Monday, January 29, 2018

FizzBuzz

Today I got sent to a training class at work. I'll be there for the next couple days as well. The topic is Test Driven Design (TDD), though I prefer to call it Test Driven Development because I still think there's a place in the world for mapping out your thoughts before you start cranking code. The head honcho architect at RGA wants all the architects and leads to know this stuff so, even though I've picked up most of the concepts on my own, I was enrolled. I'm fine with that, it's well taught and it never hurts to formalize your knowledge.

It's a hands-on class and the first exercise was to code the silly icebreaker game "FizzBuzz". If you've never heard of it, you go around the room counting off numbers except that if a number is divisible by 3, you say "Fizz". If it's divisible by 5, you say "Buzz". If it's divisible by both, you say "FizzBuzz". The correct answers for the first 16 are:

1, 2, Fizz, 4, Buzz, Fizz, 7, 8, Fizz, Buzz, 11, Fizz, 13, 14, FizzBuzz, 16

It's not as easy as it sounds because it's hard to keep track of the numbers when the Fizz's and Buzz's overlap. As I've stated before, whatever you think of TDD in practice, it really shines when you have super-well-defined problems like this one. We did this one using the ping-pong approach where two developers share a platform and one writes a test and then the other modifies the code to pass the test.
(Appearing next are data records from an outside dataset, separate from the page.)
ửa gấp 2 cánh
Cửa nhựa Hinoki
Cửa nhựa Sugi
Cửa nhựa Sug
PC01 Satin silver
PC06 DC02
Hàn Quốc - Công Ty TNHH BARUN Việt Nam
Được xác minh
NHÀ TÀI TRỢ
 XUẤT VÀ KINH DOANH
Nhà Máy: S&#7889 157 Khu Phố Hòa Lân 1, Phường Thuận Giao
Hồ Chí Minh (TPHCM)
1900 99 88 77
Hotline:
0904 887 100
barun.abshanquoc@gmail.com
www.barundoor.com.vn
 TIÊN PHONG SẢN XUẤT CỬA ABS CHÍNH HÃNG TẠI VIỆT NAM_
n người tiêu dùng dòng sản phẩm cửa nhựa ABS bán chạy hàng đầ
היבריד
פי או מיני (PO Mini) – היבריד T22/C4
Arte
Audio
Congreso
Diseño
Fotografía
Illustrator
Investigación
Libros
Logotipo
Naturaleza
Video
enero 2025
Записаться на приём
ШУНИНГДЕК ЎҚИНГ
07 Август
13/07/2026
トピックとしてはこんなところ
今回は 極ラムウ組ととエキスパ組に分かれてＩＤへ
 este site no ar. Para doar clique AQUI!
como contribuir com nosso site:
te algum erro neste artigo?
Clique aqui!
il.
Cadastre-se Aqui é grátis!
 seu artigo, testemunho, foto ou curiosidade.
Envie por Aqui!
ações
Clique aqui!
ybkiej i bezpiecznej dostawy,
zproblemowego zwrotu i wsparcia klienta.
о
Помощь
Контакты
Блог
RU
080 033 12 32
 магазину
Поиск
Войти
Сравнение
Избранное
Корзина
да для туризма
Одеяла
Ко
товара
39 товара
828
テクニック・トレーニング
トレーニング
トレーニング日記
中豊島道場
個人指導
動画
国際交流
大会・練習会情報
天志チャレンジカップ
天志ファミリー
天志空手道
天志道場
You try to do this as quickly as possible to prevent any extra gold-plating seeping in (you can always refactor it later).

Again, when the problem is this simple, you often get a pretty good solution on the first go. Here's the final test (the preceding ones built up to this by first getting the single value right and then gluing them together):


@Test
public void speakSequence_16returns() {
  assertEquals("1, 2, Fizz, 4, Buzz, Fizz, 7, 8, Fizz, Buzz, 11, Fizz, 13, 14, FizzBuzz, 16",
  testObject.speakSequence(16));
}

And, here's the solution:

public class FizzBuzz {

  public String speak(Integer number) {
    return number %15 == 0 ? "FizzBuzz" :
      number % 5 == 0 ? "Buzz" :
      number % 3 == 0 ? "Fizz" :
      number.toString();
    }

  public String speakSequence(Integer maxNumber) {
    if (maxNumber < 1) throw new IllegalArgumentException();
    return IntStream
        .rangeClosed(1, maxNumber)
        .mapToObj(i->speak(i))
        .collect(Collectors.joining(", "));
  }
}

Ok, the IntStream is probably overkill, but it's certainly elegant. And it took the two of us less than 10 minutes to produce this fully-tested class.